I still need help with this problem...
Calculate the concentration of the solution
the molality of hydroxide ions in a solution prepared from 9.16 g of barium hydroxide dissolved in 179 g of water
I do not know how to approach this...I keep doing something wrong.
It's easy to post a question and say you're doing something wrong. You should post your work and let us see what you are doing wrong. We can catch hidden errors that way. Here is what you do.
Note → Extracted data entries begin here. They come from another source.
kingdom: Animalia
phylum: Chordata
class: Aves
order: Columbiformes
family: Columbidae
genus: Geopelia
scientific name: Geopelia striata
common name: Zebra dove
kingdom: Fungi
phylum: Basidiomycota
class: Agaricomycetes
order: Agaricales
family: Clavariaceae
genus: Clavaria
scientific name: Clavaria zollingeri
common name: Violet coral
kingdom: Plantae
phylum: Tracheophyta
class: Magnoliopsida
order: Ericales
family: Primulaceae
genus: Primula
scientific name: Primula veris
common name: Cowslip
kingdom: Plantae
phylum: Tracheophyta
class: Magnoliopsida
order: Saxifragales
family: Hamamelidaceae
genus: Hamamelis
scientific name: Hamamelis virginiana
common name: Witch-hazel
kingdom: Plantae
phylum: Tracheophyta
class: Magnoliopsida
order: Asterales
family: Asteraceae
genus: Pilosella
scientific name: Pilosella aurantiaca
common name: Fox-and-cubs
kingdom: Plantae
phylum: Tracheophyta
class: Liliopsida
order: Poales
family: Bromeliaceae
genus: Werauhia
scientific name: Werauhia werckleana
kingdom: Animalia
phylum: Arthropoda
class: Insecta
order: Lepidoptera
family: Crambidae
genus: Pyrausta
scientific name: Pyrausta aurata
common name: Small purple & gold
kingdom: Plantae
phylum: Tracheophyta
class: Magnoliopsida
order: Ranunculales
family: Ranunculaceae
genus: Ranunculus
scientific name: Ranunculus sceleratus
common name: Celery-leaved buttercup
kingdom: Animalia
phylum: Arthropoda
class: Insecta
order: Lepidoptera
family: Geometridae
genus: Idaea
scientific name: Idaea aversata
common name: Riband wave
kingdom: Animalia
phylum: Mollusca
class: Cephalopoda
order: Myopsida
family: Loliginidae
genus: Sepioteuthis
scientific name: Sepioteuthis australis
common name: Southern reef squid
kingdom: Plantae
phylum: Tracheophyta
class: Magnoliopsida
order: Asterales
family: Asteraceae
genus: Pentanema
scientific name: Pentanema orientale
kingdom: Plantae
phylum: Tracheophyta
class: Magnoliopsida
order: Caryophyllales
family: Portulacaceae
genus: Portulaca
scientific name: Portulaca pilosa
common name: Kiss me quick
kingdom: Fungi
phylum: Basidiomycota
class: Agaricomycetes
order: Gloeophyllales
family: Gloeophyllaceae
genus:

Convert 9.16 g Ba(OH)2 to moles.
There are two OH^- per mole Ba(OH)2; therefore, moles Ba(OH)2 x 2 = moles OH^-
Then moles OH^-/kg water = m of OH^-
To calculate the concentration of the solution (molality of hydroxide ions), you need to follow these steps:
1. Convert the given mass of barium hydroxide (9.16 g) to moles. This can be done by dividing the mass by the molar mass of barium hydroxide (Ba(OH)2), which is calculated by adding the atomic masses of each element: Ba (137.33 g/mol), O (16.00 g/mol), and H (1.01 g/mol). The molar mass of Ba(OH)2 is 137.33 + (2 * 16.00) + (2 * 1.01) = 171.33 g/mol.
Moles of Ba(OH)2 = mass of Ba(OH)2 / molar mass of Ba(OH)2
= 9.16 g / 171.33 g/mol
2. Calculate the moles of hydroxide ions (OH-) since each barium hydroxide molecule dissociates to produce two hydroxide ions.
Moles of OH- = 2 * moles of Ba(OH)2
3. Calculate the mass of water in kilograms by dividing the given mass (179 g) by 1000.
Mass of water (in kg) = 179 g / 1000
4. Finally, compute the molality of hydroxide ions in the solution by dividing the moles of hydroxide ions by the mass of water in kilograms.
Molality = Moles of OH- / Mass of water (in kg)
Now, you can plug in the values into the equations and solve it step by step.